▶ [Passage to read]
---+---

Citation:
J.M. Osborn, S.S. Chirayath, “Assessment of Inverse Techniques Used in Forensics Attribution Analysis of Trace Nuclide Ratios in Weapons-Grade Plutonium”, 9th Annual DNDO Academic Research Initiative (ARI) Grantees Review Meeting, Atlanta, GA, USA, July 11-14, 2016.
Abstract:
A study is currently in progress at Texas A&M University on the computational and experimental methods for reliably predicting and measuring unique physical characteristics of separated weapons-grade plutonium produced by certain reactor types, specifically a Fast Breeder Reactor (FBR) and a Pressurized Heavy Water Reactor (PHWR). These reactor types will likely be operating in a non-safeguarded manner in some countries. Both the FBR and PHWR fuels produce weapons-grade plutonium when discharged at a low burnup of about 1 MWd/kg. We anticipated that the differences in neutron energy spectra as well as fission yield curves between the two reactor types would result in variations in isotopes of plutonium and fission products. The computational part of the project utilizes the MCNPX-2.7 radiation transport code to model the reactor cores, perform burnup cycles and estimate the resulting isotopics of the discharged fuel. The specific fission product and actinide ratios selected for analyses were chosen based upon several parameters including, the amount of isotope production, half-life, and probability of detection. A comparison of the PHWR results and FBR results was done to identify isotopic ratios with reactor dependencies. A suite of isotopic ratios were then selected which would be useful for accurate nuclear forensics attribution of the source reactor for interdicted weapons-grade plutonium. The second half of this study comprises the experimental analysis of irradiated fuel samples for comparison and verification of the computational results. Depleted uranium fuel samples were irradiated with a replicated fast neutron spectrum at the Oak Ridge National Lab-High Flux Isotope Reactor (ORNL-HFIR), and natural uranium fuel samples will be irradiated at the University of Missouri Research Reactor (MURR). The irradiated fuel samples are then subject to a lab scale PUREX process, and the product measured via NDA and DA methods. The current work assesses inverse analysis techniques for the attribution of a source reactor as well as reactor characteristics from the measured isotopic ratio data. The proposed techniques for source reactor attribution include a maximum likelihood calculation from a basic library comparison of parameters such as isotopic ratios, burnup, irradiation time, cooling time, etc., for various reactors, in addition to a methodology which works back to reactor parameters from resulting isotopics.
We would like to acknowledge the funding support from NSF and DHS joint Academic Research Initiative program (NSF Grant No. ECCS-1140018 and DHS contract number 2012-DN-077-ARI057-02&03) to carry out this research work.

---+---

▶ [Listed records]
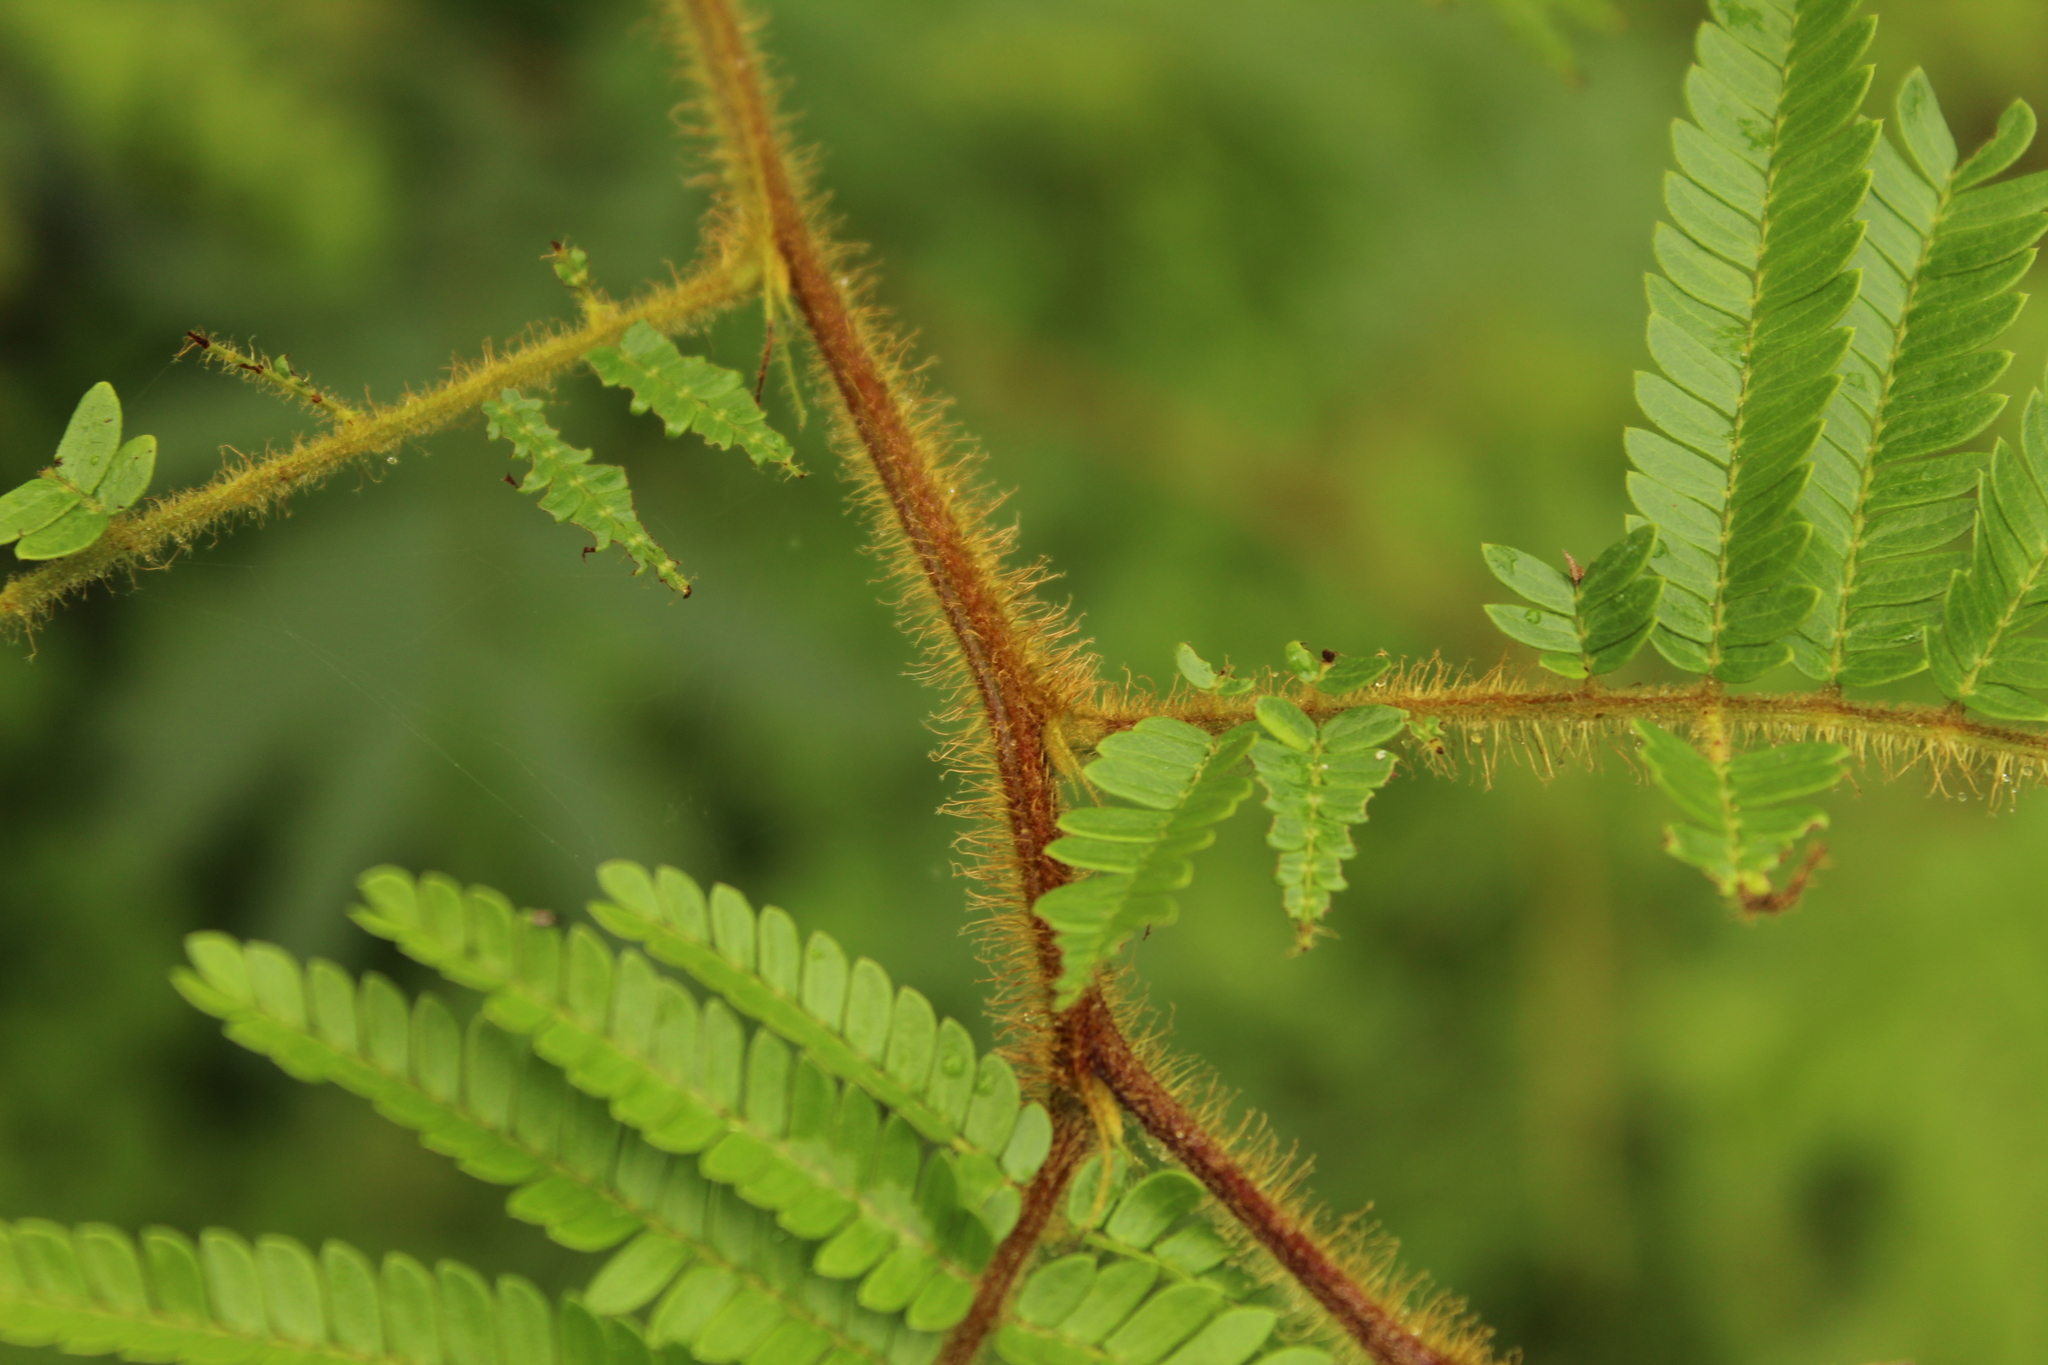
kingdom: Plantae
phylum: Tracheophyta
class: Magnoliopsida
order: Fabales
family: Fabaceae
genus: Mimosa
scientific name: Mimosa trianae
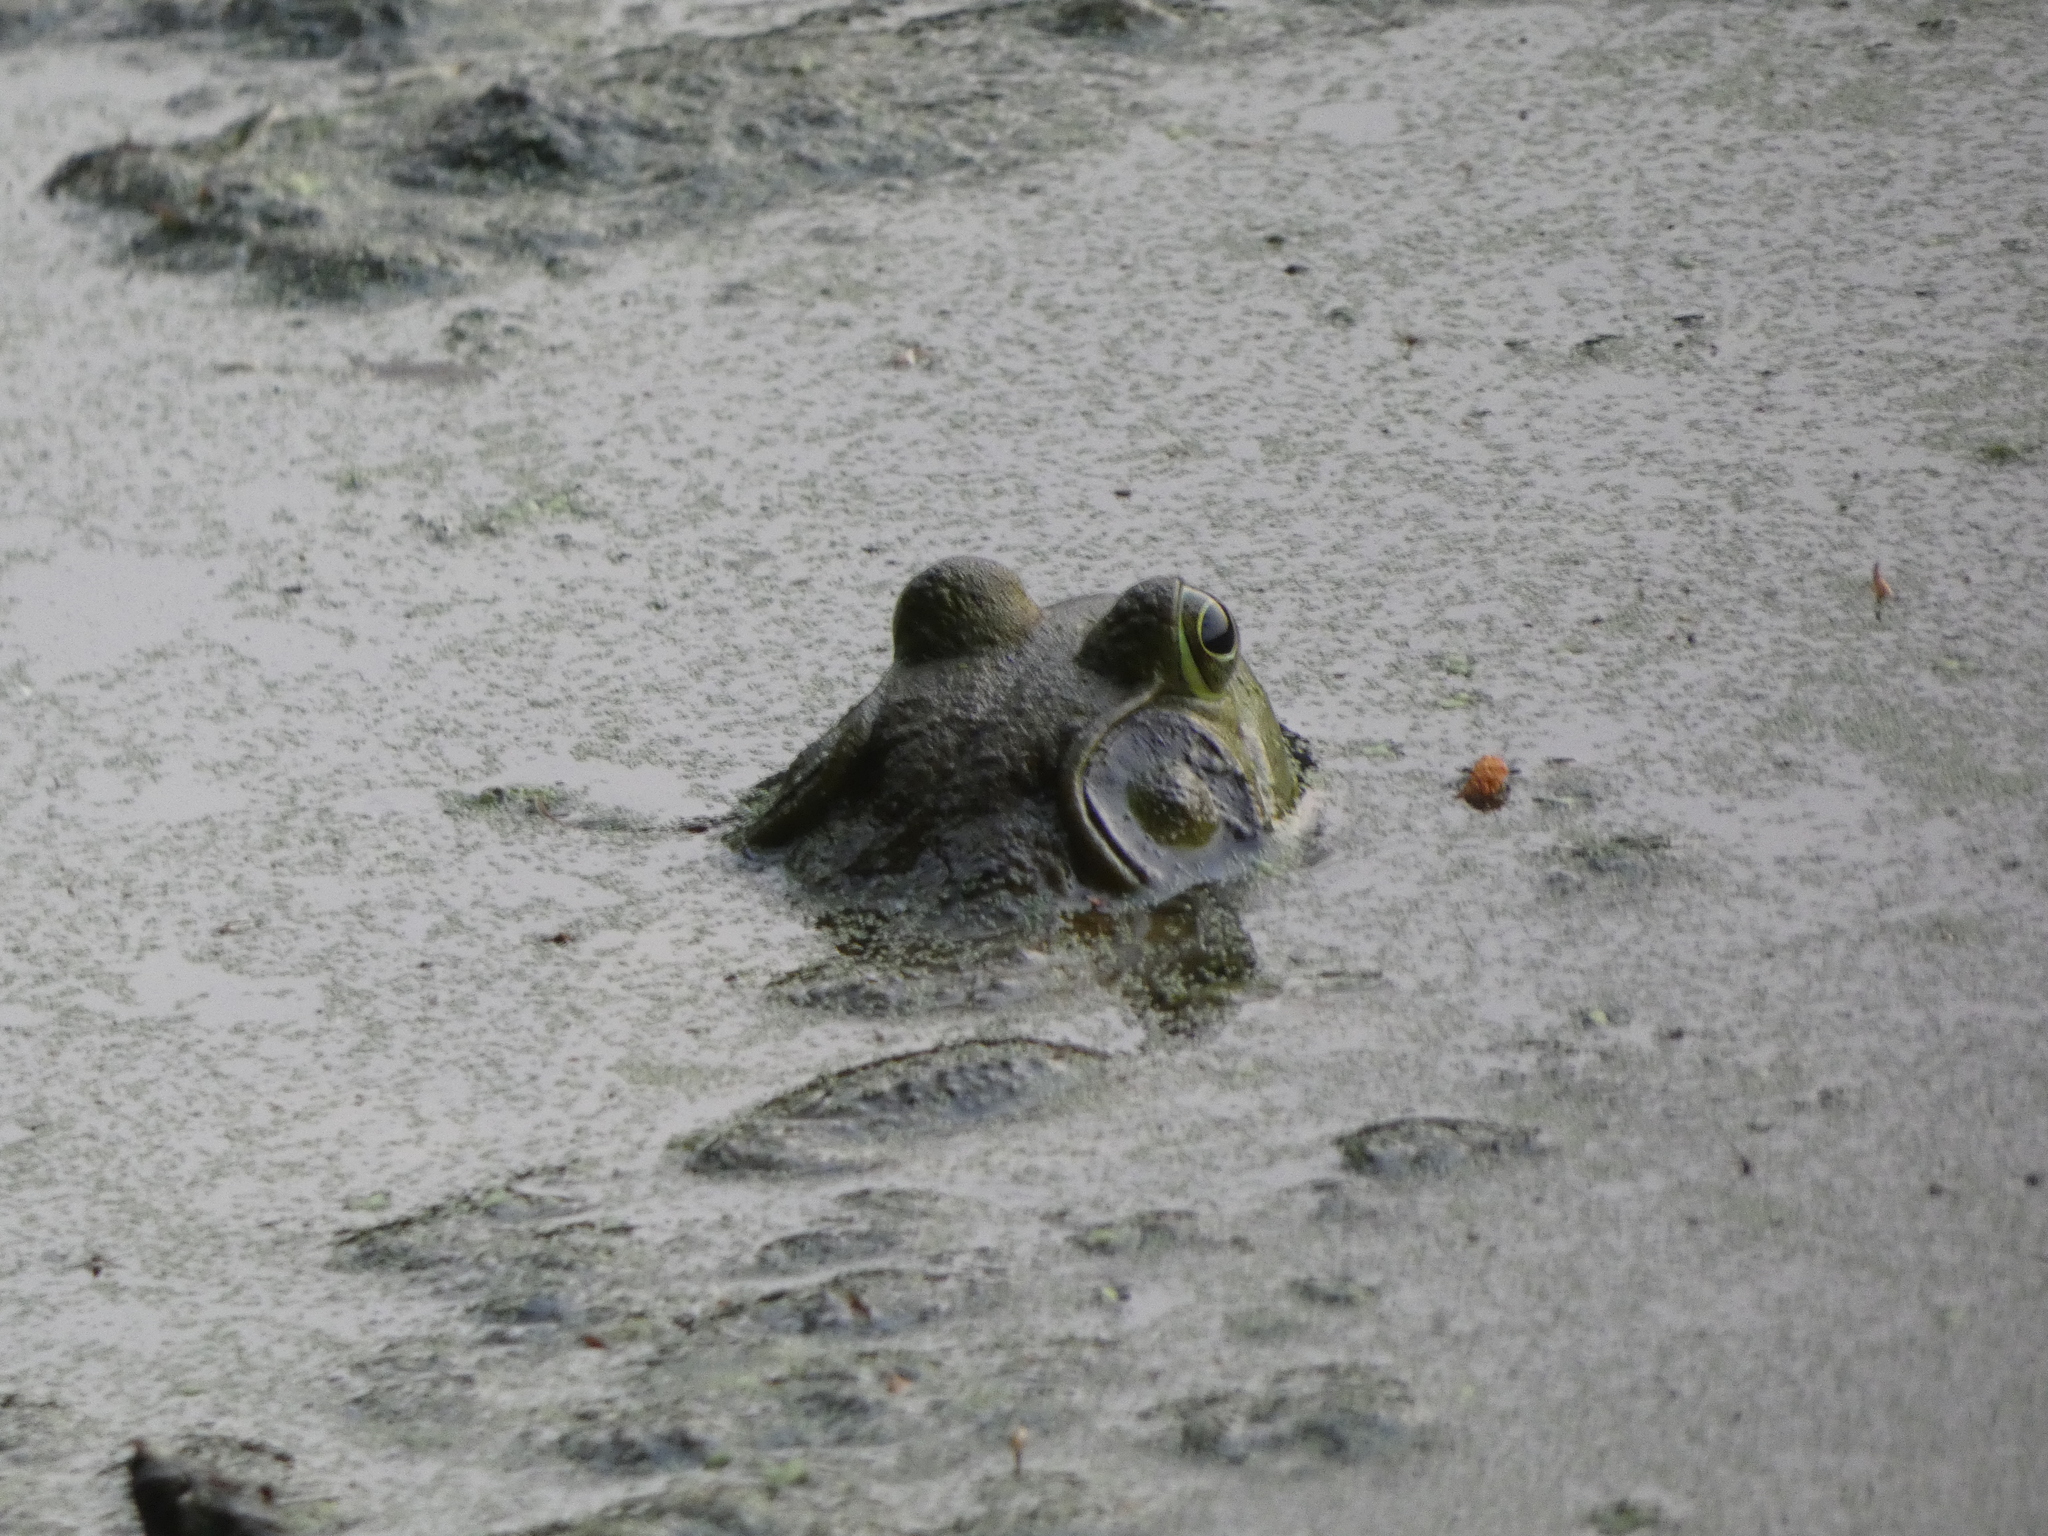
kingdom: Animalia
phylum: Chordata
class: Amphibia
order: Anura
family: Ranidae
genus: Lithobates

---+---

▶ [Work task A]
According to the plutonium forensics abstract, at what burnup do both FBR and PHWR fuels produce weapons-grade plutonium?
▶ [Work task B]
Rewrite the paragraph of the plutonium forensics abstract that begins "A study is currently in progress" as a short bulleted list that keeps its main facts.
▶ [Work task C]
List every parameter that the plutonium forensics abstract says was used to choose the fission product and actinide ratios.

▶ [Your response A]
At a low burnup of about 1 MWd/kg.

▶ [Your response B]
- Texas A&M University is studying computational and experimental ways to predict and measure unique traits of weapons-grade plutonium from Fast Breeder Reactors (FBR) and Pressurized Heavy Water Reactors (PHWR), which will likely run unsafeguarded in some countries.
- Both fuels yield weapons-grade plutonium at a low burnup of about 1 MWd/kg. Differences in neutron energy spectra and fission yield curves were expected to change plutonium and fission product isotopes.
- MCNPX-2.7 models the reactor cores, runs burnup cycles and estimates the isotopics of the discharged fuel.
- Fission product and actinide ratios were chosen by amount produced, half-life and probability of detection. PHWR and FBR results were compared to find reactor-dependent ratios, and a suite of ratios was picked for attributing the source reactor.
- Depleted uranium samples were irradiated in a fast neutron spectrum at ORNL-HFIR, and natural uranium samples will be irradiated at MURR. The samples then go through a lab-scale PUREX process and are measured by NDA and DA methods.
- Proposed inverse techniques are a maximum likelihood calculation from a library comparison of parameters such as isotopic ratios, burnup, irradiation time and cooling time, and a method that works back from the isotopics to reactor parameters.

▶ [Your response C]
- The amount of isotope production
- Half-life
- Probability of detection